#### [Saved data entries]
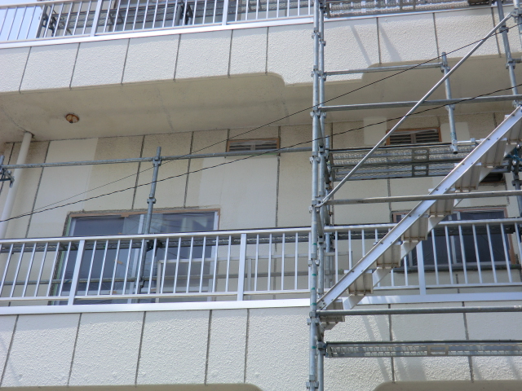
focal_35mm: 47
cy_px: 196
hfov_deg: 40.4
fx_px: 709
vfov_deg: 30.9
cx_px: 261
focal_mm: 8.4
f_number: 4
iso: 64
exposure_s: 1/500
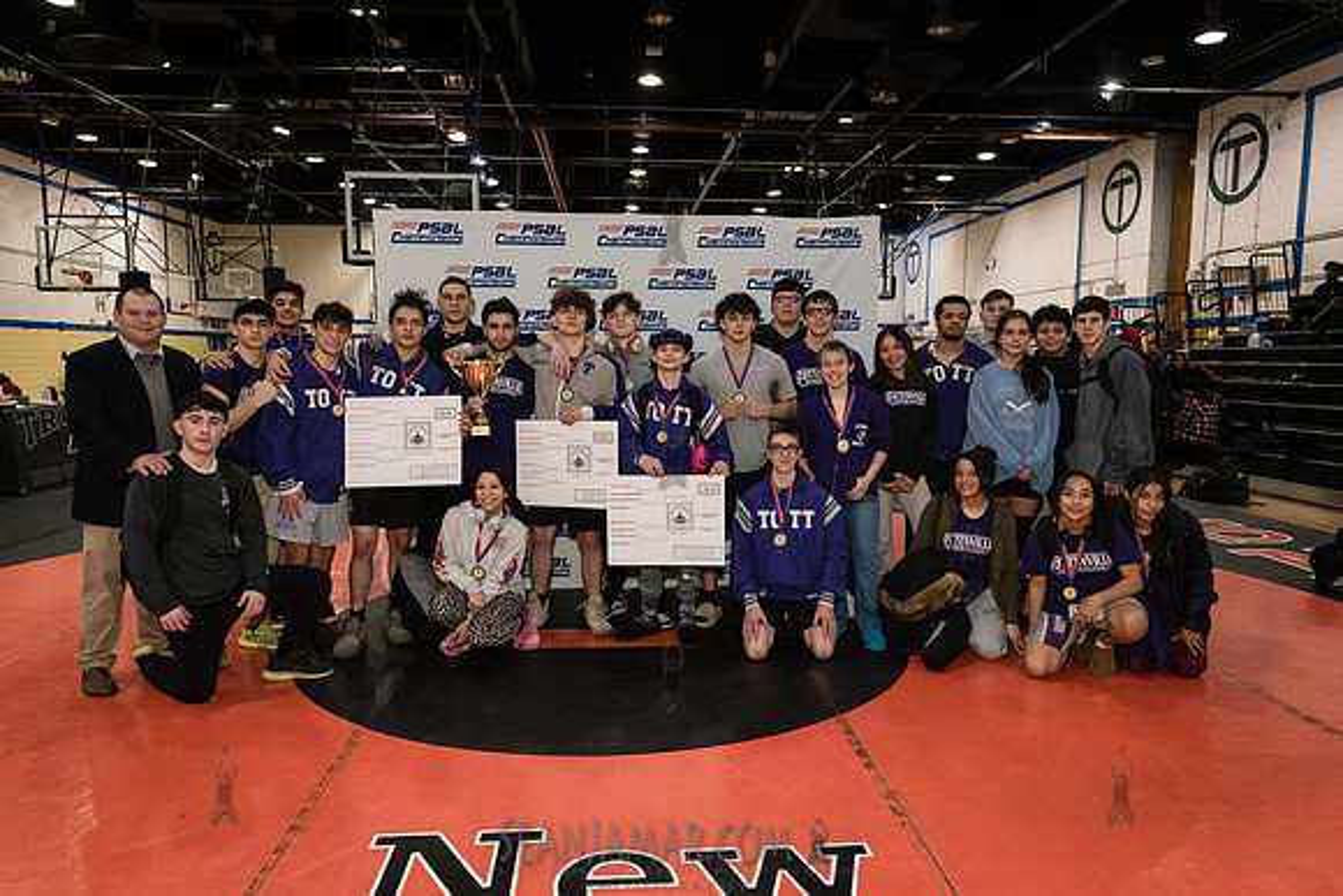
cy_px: 448
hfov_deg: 73.7
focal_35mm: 24
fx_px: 896
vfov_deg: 53.2
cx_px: 672
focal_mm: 24
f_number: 5
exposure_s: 1/160
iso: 4000
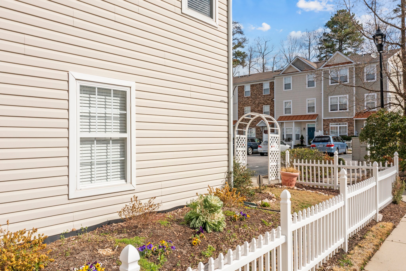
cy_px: 136
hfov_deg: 65.5
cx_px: 203
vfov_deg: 46.4
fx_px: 316
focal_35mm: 28
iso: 100
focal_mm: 10.26
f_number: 8
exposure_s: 1/1250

#### [TASK TO CARRY OUT]
In your copy, every entry above must match word for word, and no picture may appear.

#### [FINISHED TASK]
focal_35mm: 47
cy_px: 196
hfov_deg: 40.4
fx_px: 709
vfov_deg: 30.9
cx_px: 261
focal_mm: 8.4
f_number: 4
iso: 64
exposure_s: 1/500
cy_px: 448
hfov_deg: 73.7
focal_35mm: 24
fx_px: 896
vfov_deg: 53.2
cx_px: 672
focal_mm: 24
f_number: 5
exposure_s: 1/160
iso: 4000
cy_px: 136
hfov_deg: 65.5
cx_px: 203
vfov_deg: 46.4
fx_px: 316
focal_35mm: 28
iso: 100
focal_mm: 10.26
f_number: 8
exposure_s: 1/1250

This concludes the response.